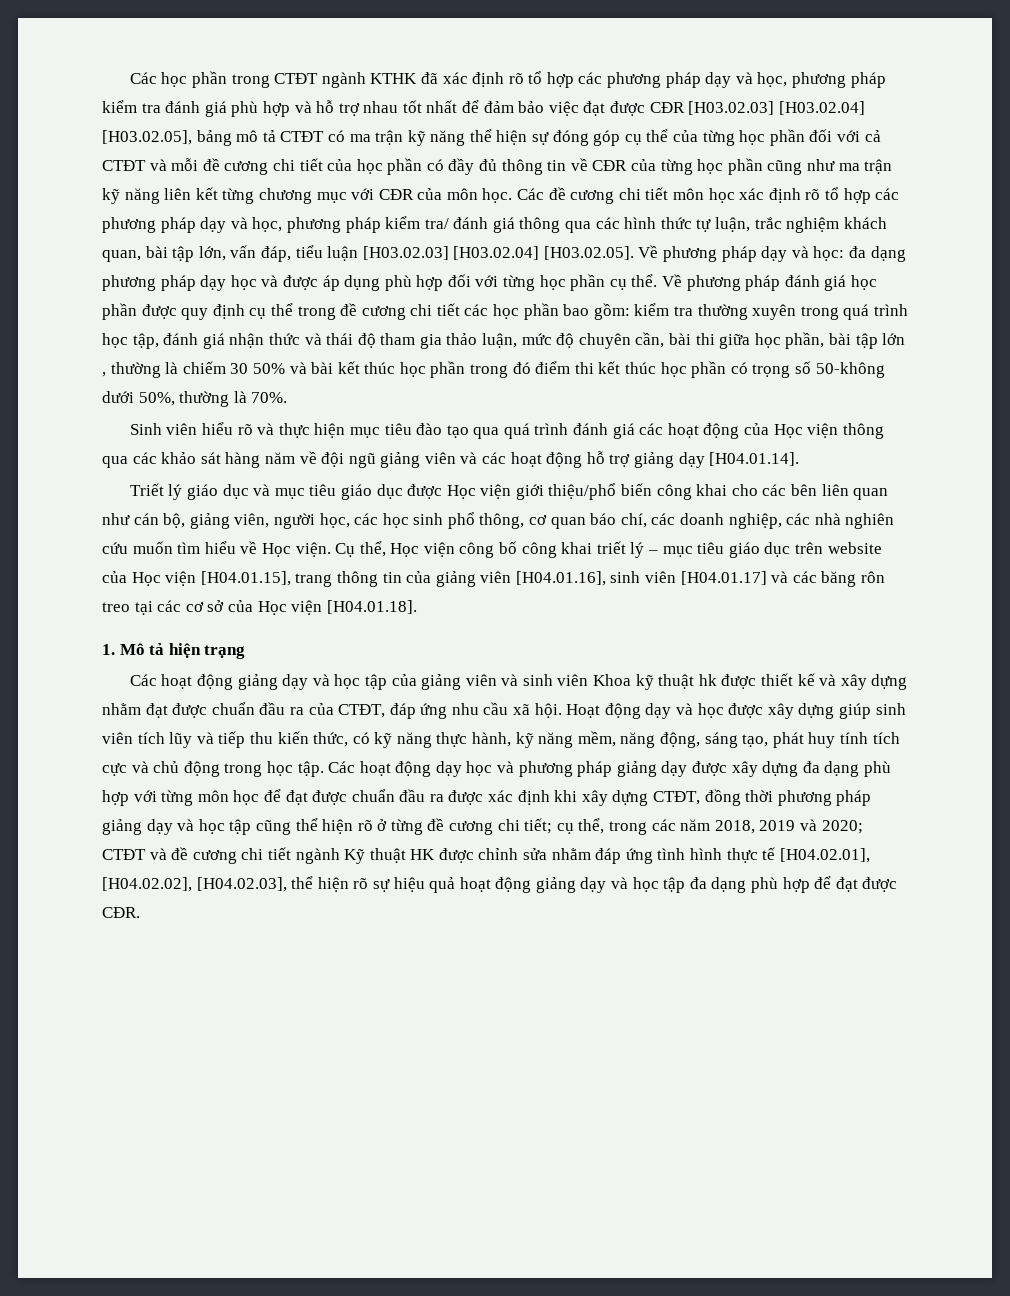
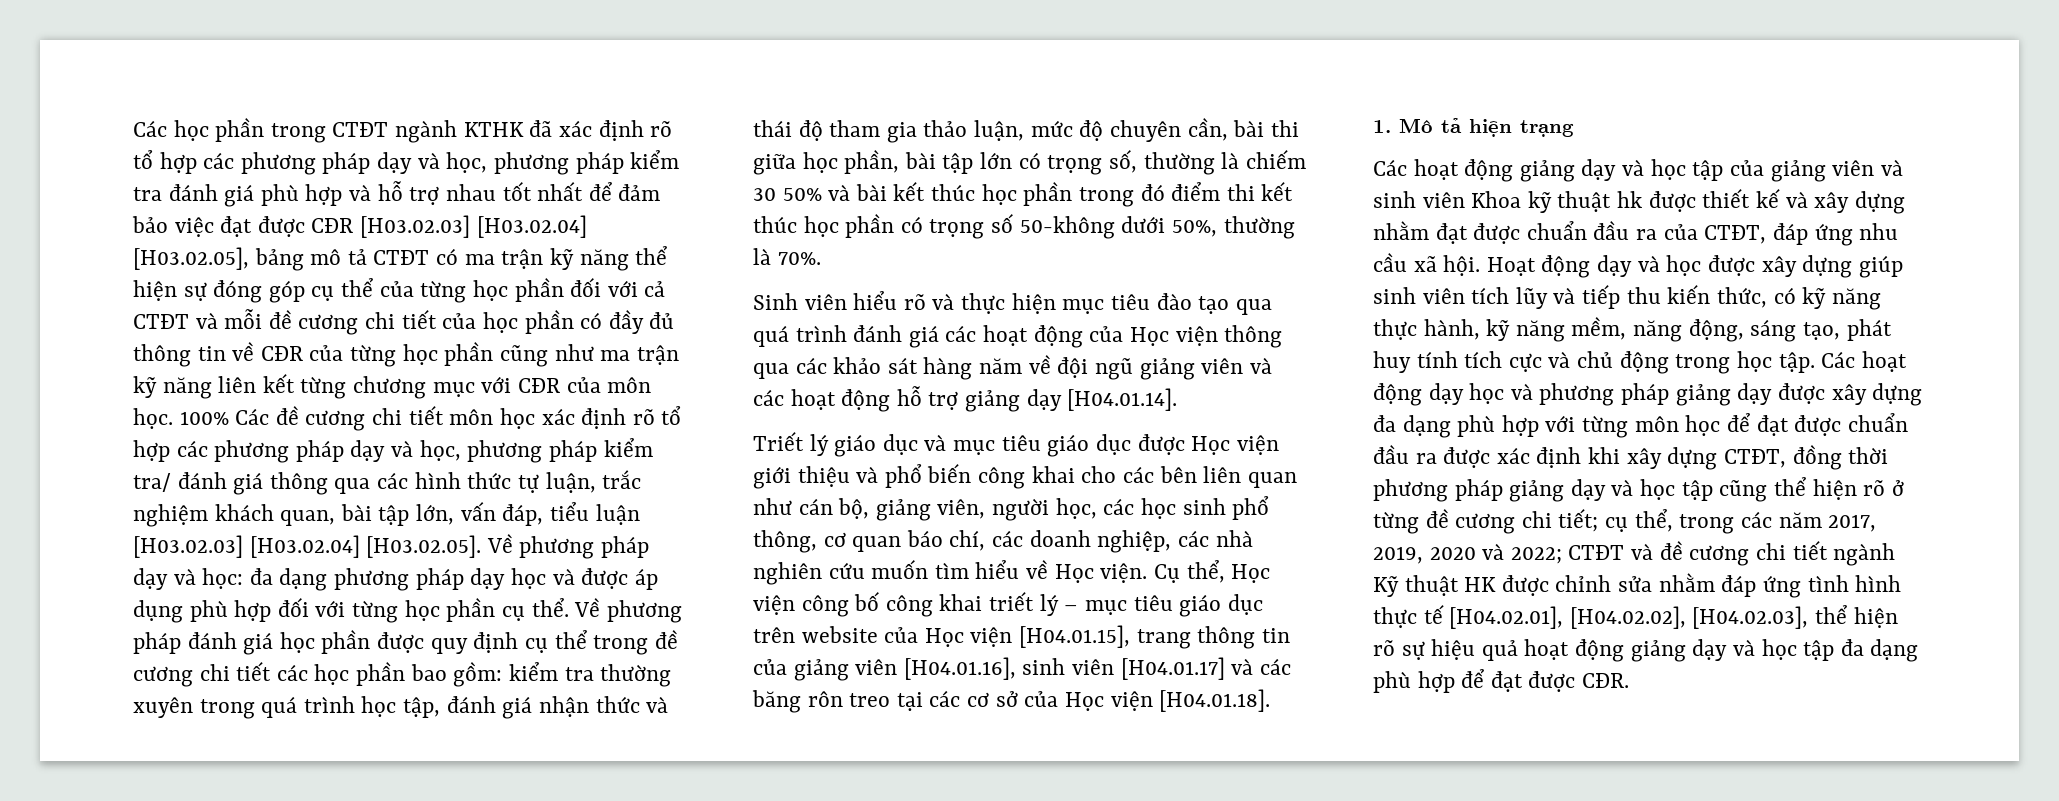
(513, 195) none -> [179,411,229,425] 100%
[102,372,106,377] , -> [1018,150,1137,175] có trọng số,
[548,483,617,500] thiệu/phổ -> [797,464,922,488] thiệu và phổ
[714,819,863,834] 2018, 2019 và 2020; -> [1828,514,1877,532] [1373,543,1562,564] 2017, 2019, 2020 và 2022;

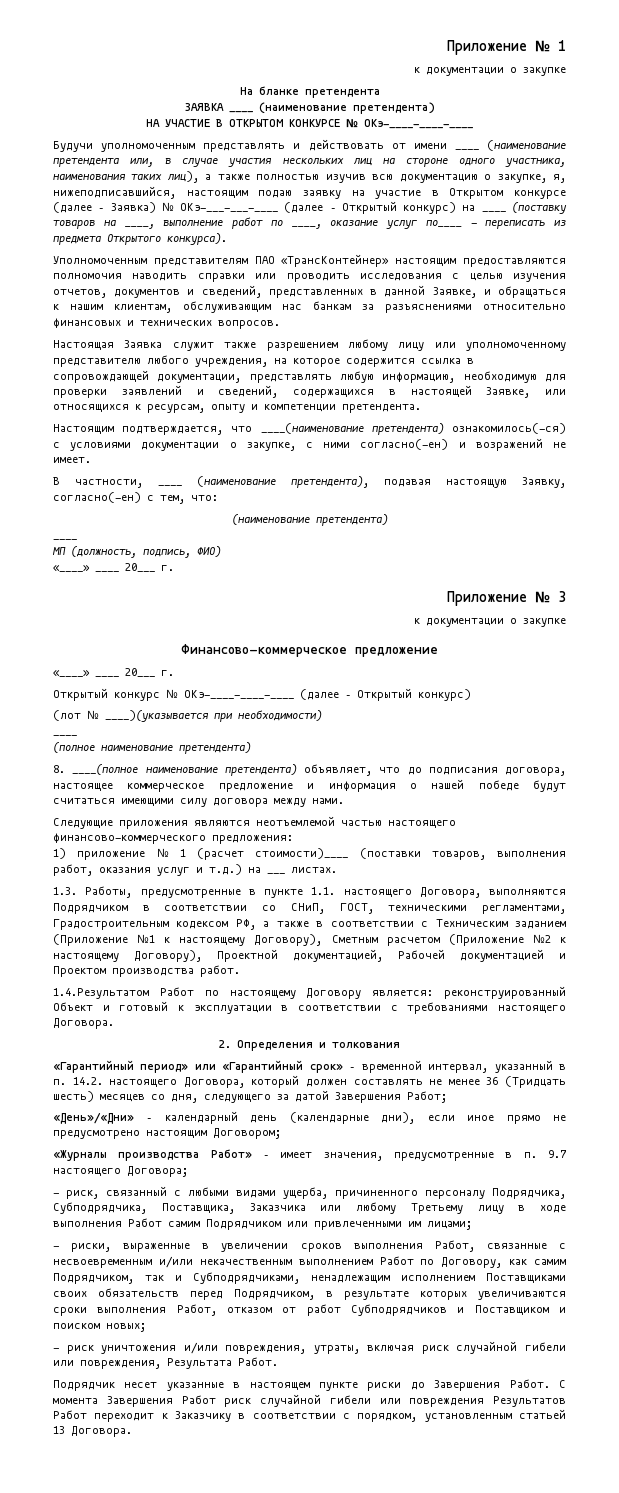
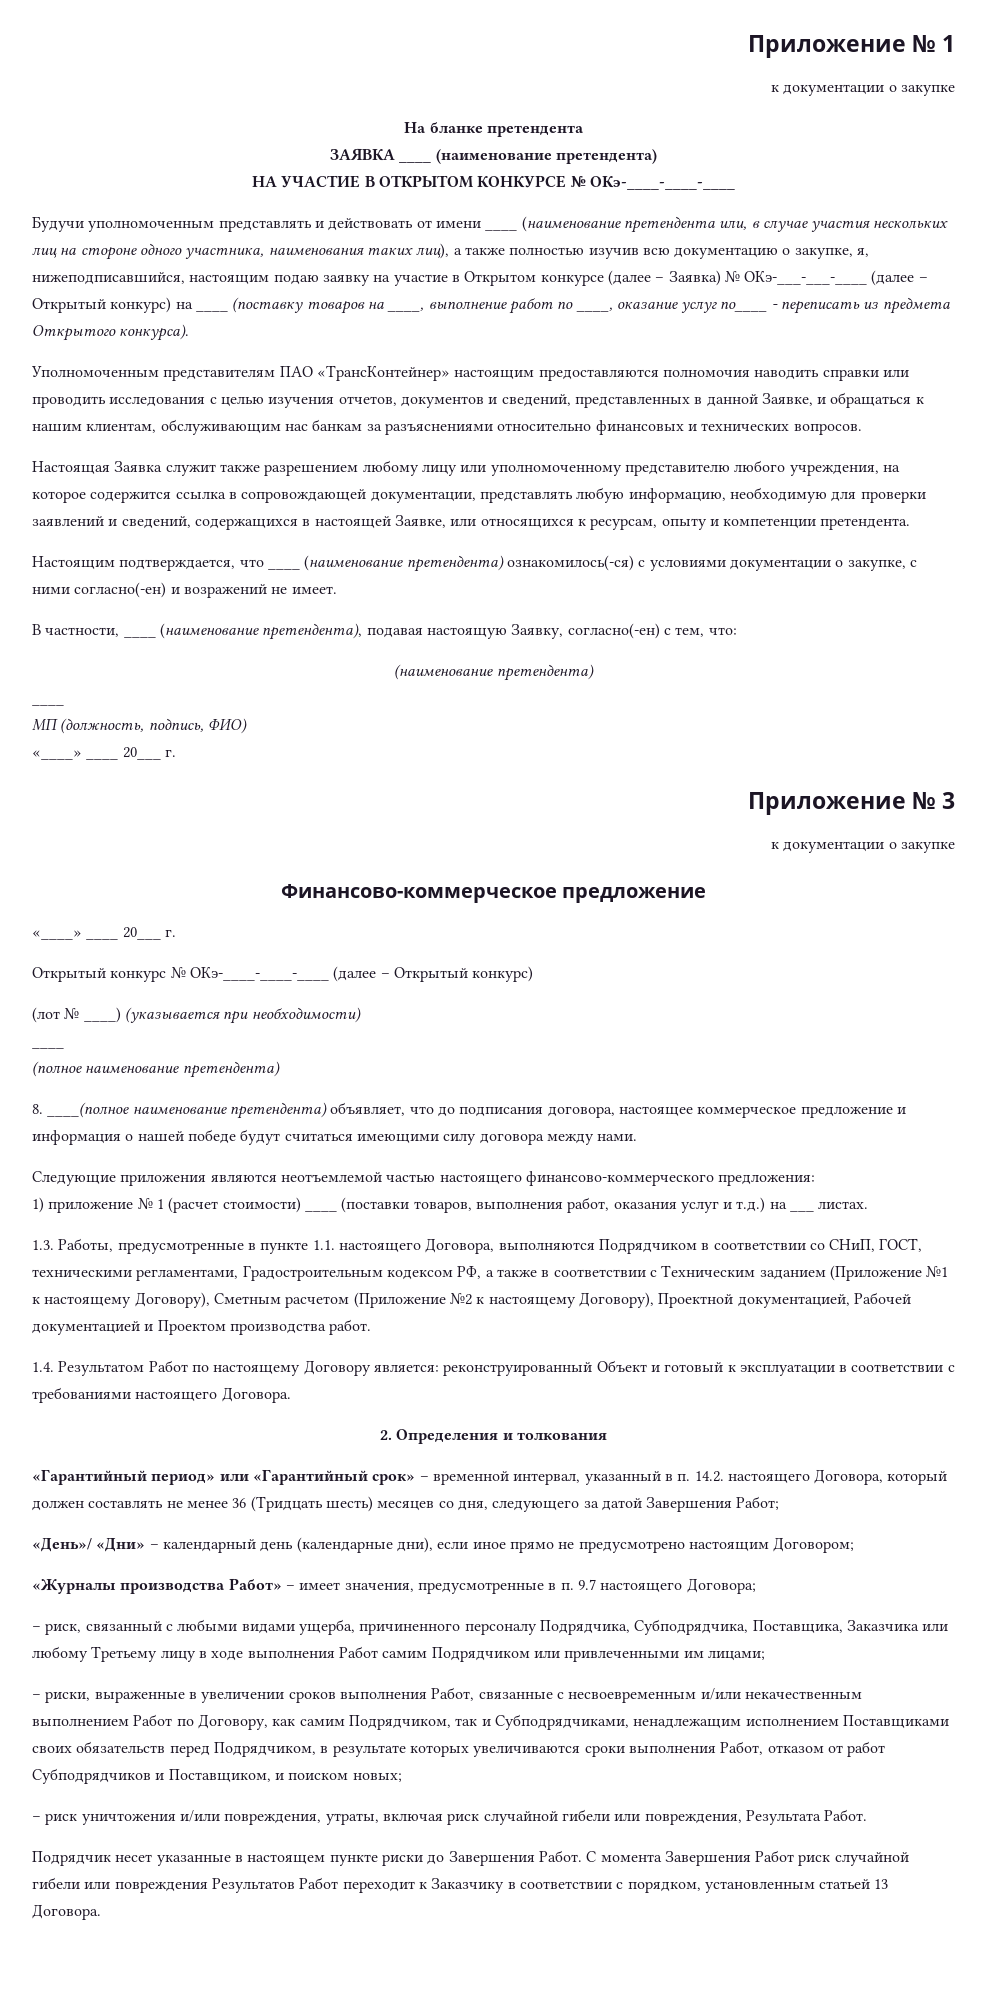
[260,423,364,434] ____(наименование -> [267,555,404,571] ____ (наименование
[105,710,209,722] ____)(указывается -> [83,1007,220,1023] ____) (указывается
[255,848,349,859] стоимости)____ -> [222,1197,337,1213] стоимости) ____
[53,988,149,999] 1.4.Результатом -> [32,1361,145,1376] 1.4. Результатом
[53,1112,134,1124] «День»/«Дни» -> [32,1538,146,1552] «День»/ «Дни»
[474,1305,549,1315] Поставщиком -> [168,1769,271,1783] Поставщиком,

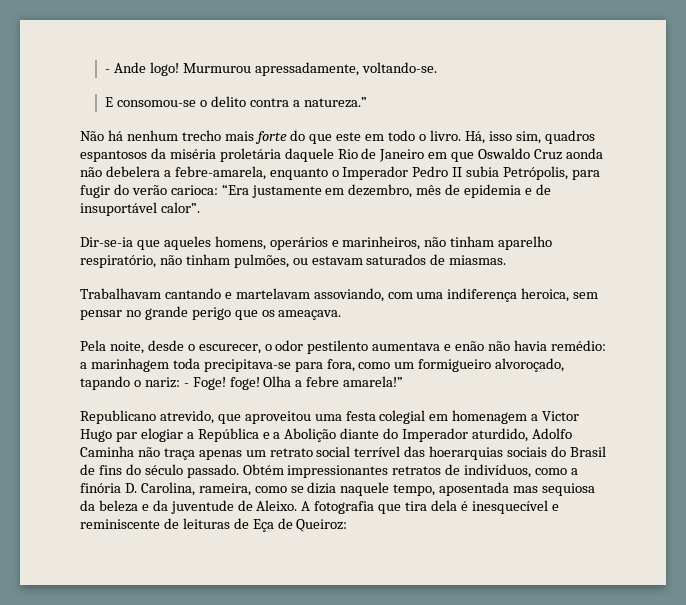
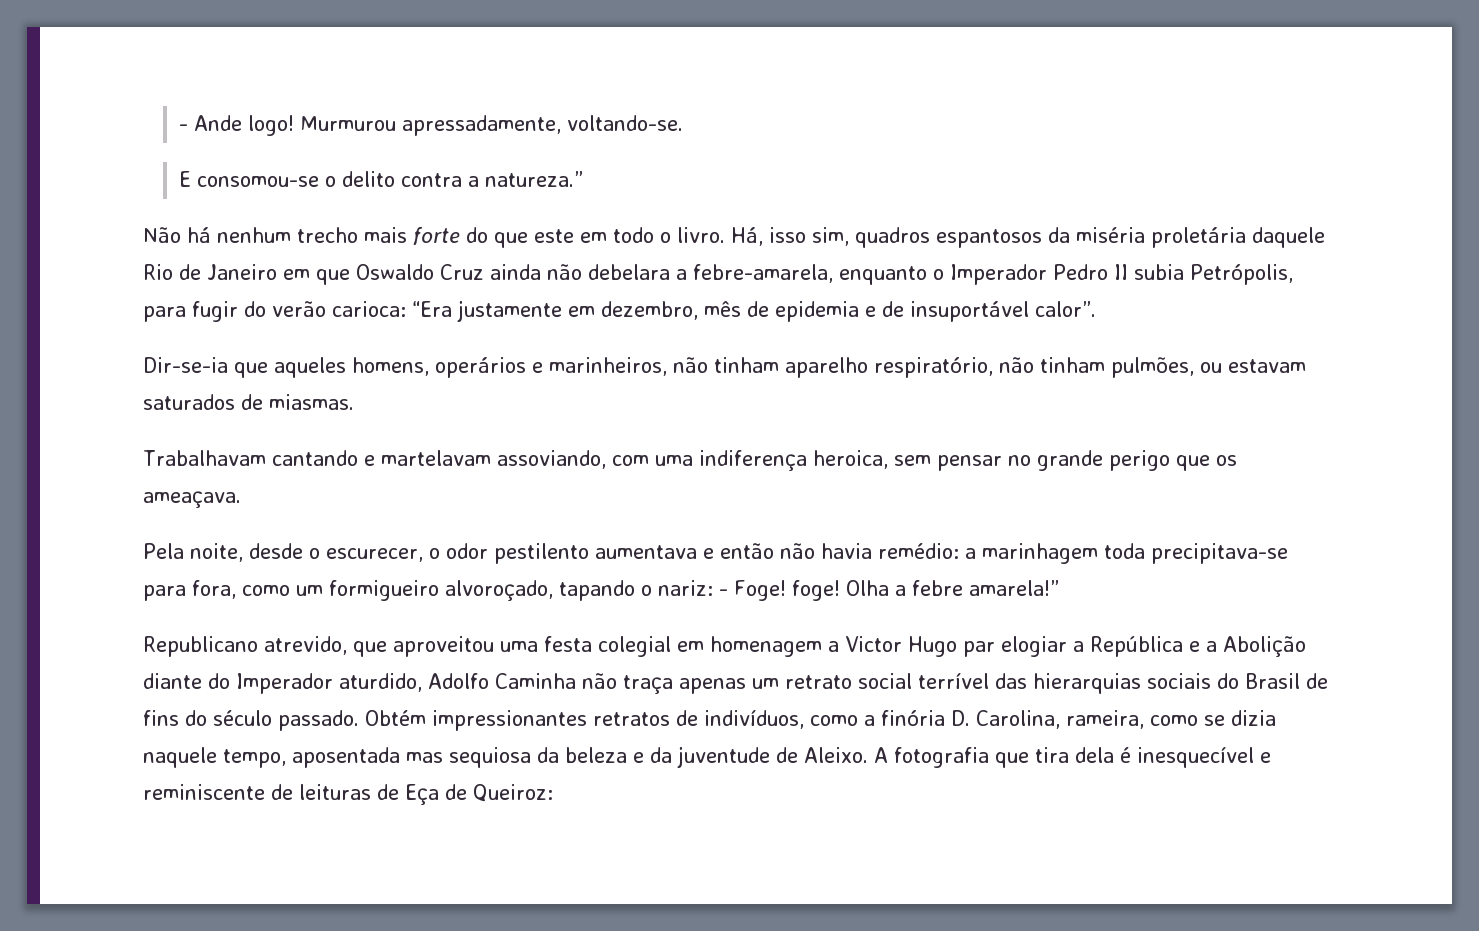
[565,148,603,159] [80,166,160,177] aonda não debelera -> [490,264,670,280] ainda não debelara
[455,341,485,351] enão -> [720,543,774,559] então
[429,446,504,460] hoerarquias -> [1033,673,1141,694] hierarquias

> [TASK]:
Print the material exactly as given, but not the pictures.

> [EXERCISE OUTPUT]:
(513, 195) none -> [179,411,229,425] 100%
[102,372,106,377] , -> [1018,150,1137,175] có trọng số,
[548,483,617,500] thiệu/phổ -> [797,464,922,488] thiệu và phổ
[714,819,863,834] 2018, 2019 và 2020; -> [1828,514,1877,532] [1373,543,1562,564] 2017, 2019, 2020 và 2022;

[260,423,364,434] ____(наименование -> [267,555,404,571] ____ (наименование
[105,710,209,722] ____)(указывается -> [83,1007,220,1023] ____) (указывается
[255,848,349,859] стоимости)____ -> [222,1197,337,1213] стоимости) ____
[53,988,149,999] 1.4.Результатом -> [32,1361,145,1376] 1.4. Результатом
[53,1112,134,1124] «День»/«Дни» -> [32,1538,146,1552] «День»/ «Дни»
[474,1305,549,1315] Поставщиком -> [168,1769,271,1783] Поставщиком,

[565,148,603,159] [80,166,160,177] aonda não debelera -> [490,264,670,280] ainda não debelara
[455,341,485,351] enão -> [720,543,774,559] então
[429,446,504,460] hoerarquias -> [1033,673,1141,694] hierarquias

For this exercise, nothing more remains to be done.